(Input data)
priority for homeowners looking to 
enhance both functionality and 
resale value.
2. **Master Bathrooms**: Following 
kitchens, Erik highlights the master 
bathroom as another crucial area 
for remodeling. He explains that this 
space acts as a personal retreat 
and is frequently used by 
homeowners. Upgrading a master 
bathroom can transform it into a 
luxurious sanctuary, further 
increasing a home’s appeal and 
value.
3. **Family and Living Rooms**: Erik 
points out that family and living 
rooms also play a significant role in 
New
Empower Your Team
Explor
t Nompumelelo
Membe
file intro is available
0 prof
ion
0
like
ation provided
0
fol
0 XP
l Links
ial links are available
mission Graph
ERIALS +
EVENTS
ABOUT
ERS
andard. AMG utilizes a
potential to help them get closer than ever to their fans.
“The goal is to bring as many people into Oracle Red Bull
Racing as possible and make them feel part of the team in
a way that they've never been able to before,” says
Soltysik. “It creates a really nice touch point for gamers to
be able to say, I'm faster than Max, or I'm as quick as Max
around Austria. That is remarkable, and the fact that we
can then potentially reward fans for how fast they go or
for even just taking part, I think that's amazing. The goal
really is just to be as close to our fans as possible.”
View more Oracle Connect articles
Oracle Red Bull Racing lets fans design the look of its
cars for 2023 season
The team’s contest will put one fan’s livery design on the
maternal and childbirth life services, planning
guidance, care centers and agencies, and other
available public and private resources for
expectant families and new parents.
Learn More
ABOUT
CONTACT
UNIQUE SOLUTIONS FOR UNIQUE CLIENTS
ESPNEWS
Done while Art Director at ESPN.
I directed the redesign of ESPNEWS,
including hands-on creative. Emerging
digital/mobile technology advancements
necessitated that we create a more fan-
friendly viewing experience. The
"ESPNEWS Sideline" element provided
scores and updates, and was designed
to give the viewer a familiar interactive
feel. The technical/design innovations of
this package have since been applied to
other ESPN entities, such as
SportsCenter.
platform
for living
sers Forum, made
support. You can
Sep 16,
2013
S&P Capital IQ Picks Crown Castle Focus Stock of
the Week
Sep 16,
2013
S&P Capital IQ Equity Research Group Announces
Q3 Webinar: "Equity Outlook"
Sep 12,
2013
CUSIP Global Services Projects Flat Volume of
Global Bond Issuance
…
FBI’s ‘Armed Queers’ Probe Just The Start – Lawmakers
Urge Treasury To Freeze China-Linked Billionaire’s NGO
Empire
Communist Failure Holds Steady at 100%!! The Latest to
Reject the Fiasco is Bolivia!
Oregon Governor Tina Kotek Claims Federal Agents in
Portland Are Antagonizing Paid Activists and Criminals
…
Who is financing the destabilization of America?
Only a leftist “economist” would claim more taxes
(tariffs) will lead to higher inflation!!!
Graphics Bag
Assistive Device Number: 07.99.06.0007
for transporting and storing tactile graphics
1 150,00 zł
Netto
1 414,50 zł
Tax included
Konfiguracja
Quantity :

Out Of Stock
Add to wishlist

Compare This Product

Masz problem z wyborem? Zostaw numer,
(End Input data)
= What you will do =
Reproduce the entries word for word, from their first line through the line containing "maternal and childbirth", including both of those lines.

= Response area =
priority for homeowners looking to 
enhance both functionality and 
resale value.
2. **Master Bathrooms**: Following 
kitchens, Erik highlights the master 
bathroom as another crucial area 
for remodeling. He explains that this 
space acts as a personal retreat 
and is frequently used by 
homeowners. Upgrading a master 
bathroom can transform it into a 
luxurious sanctuary, further 
increasing a home’s appeal and 
value.
3. **Family and Living Rooms**: Erik 
points out that family and living 
rooms also play a significant role in 
New
Empower Your Team
Explor
t Nompumelelo
Membe
file intro is available
0 prof
ion
0
like
ation provided
0
fol
0 XP
l Links
ial links are available
mission Graph
ERIALS +
EVENTS
ABOUT
ERS
andard. AMG utilizes a
potential to help them get closer than ever to their fans.
“The goal is to bring as many people into Oracle Red Bull
Racing as possible and make them feel part of the team in
a way that they've never been able to before,” says
Soltysik. “It creates a really nice touch point for gamers to
be able to say, I'm faster than Max, or I'm as quick as Max
around Austria. That is remarkable, and the fact that we
can then potentially reward fans for how fast they go or
for even just taking part, I think that's amazing. The goal
really is just to be as close to our fans as possible.”
View more Oracle Connect articles
Oracle Red Bull Racing lets fans design the look of its
cars for 2023 season
The team’s contest will put one fan’s livery design on the
maternal and childbirth life services, planning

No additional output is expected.